Bug 53554

Summary: Wrong case for hexadecimal percent encoding [patch]
Product: Apache httpd-2 Reporter: Tim Starling <tstarling>
Component: mod_rewriteAssignee: Apache HTTPD Bugs Mailing List <bugs>
Status: NEW ---    
Severity: normal    
Priority: P2    
Version: 2.5-HEAD   
Target Milestone: ---   
Hardware: PC   
OS: Linux   
Attachments: Use uppercase hexadecimal digits in mod_rewrite

Description Tim Starling 2012-07-16 23:55:18 UTC
Created attachment 29069 [details]
Use uppercase hexadecimal digits in mod_rewrite

Apache mod_rewrite encodes special characters using lowercase hexadecimal digits, for example Chráněná becomes Chr%c3%a1n%c4%9bn%c3%a1 instead of Chr%C3%A1n%C4%9Bn%C3%A1. The use of a non-canonical URL breaks our caching system. We can't use lowercase hexadecimal digits as our canonical URLs because no browser sends URLs like that, so the cache would be even more badly broken. Please use uppercase hexadecimal digits in URLs.
Comment 1 Christophe JAILLET 2012-09-30 06:26:35 UTC
In RFC 1738, about Uniform Resource Locators (URL)
(http://www.rfc-editor.org/rfc/rfc1738.txt)


it is written that :

>>>
2.2. URL Character Encoding Issues

[...]
In addition, octets may be encoded by a character triplet consisting
of the character "%" followed by the two hexadecimal digits (from
"0123456789ABCDEF") which forming the hexadecimal value of the octet.
(The characters "abcdef" may also be used in hexadecimal encodings.)
[...]

<<<


So, I guess that httpd is correct when encoding with lower case.

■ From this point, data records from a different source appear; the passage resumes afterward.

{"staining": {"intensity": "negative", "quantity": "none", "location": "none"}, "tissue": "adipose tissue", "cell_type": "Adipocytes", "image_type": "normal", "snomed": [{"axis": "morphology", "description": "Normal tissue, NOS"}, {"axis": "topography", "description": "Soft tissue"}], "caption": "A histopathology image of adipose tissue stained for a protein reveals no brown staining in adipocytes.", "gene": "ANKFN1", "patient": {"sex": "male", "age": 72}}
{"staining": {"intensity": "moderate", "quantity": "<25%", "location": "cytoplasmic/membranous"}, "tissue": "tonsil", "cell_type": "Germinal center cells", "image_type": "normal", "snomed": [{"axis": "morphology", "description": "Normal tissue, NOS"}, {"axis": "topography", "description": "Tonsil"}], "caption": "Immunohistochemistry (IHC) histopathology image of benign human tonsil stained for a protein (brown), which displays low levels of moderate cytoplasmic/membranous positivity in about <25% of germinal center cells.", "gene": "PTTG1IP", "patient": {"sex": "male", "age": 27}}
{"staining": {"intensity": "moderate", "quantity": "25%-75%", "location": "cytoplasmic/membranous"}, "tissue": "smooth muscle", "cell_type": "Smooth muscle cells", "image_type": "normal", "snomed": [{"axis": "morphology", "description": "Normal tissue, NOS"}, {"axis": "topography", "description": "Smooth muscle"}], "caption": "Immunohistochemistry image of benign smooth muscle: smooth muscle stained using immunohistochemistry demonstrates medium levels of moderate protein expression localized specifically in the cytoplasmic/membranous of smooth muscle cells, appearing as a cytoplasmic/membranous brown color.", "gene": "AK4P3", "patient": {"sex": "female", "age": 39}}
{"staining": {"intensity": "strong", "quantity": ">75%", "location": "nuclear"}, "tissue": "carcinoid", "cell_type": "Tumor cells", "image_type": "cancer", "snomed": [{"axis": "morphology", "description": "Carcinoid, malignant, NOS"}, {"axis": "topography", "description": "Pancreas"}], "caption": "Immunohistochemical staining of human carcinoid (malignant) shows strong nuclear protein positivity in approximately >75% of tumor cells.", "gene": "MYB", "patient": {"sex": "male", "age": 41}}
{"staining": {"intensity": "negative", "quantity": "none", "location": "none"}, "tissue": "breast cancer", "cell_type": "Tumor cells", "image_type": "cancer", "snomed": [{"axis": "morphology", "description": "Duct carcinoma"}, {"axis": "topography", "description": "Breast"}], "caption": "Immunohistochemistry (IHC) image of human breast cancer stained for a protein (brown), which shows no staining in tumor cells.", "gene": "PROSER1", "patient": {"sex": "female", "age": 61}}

I left the report open, just in case, but I think that it should be marked as FIXED, WONTFIX.
Comment 2 Tim Starling 2012-10-01 04:54:06 UTC
(In reply to comment #1)
> In RFC 1738, about Uniform Resource Locators (URL)
> (http://www.rfc-editor.org/rfc/rfc1738.txt)
> 
> 
> it is written that :
> 
> >>>
> 2.2. URL Character Encoding Issues
> 
> [...]
> In addition, octets may be encoded by a character triplet consisting
> of the character "%" followed by the two hexadecimal digits (from
> "0123456789ABCDEF") which forming the hexadecimal value of the octet.
> (The characters "abcdef" may also be used in hexadecimal encodings.)
> [...]
> 
> <<<
> 
> 
> So, I guess that httpd is correct when encoding with lower case.
> 
> 
> I left the report open, just in case, but I think that it should be marked
> as FIXED, WONTFIX.

I think the RFC is pretty clear about which encoding is preferred, and it's not the one httpd is using. You seem to be using a very loose definition of "correct". There are two ways of doing it: one is preferred, the other is idiosyncratic and breaks caching. It is a simple change and the patch is attached.
Comment 3 Wim Lewis 2013-03-19 23:15:22 UTC
Apache is not incorrect here; the cache is not performing its job as well as it could: a well-written cache would compare URLs more intelligently than just a simple string compare.

The RFC does say that software should encode URLs with upper-case hex encoding, though, and many clients do have bugs like this one when it comes to comparing URLs, so I think it would be reasonable for apache to change its behavior here. ("Be strict in what you produce, but liberal in what you accept", and all that.)

http://tools.ietf.org/html/rfc3986#section-6.2 has more discussion on URL comparison and normalization.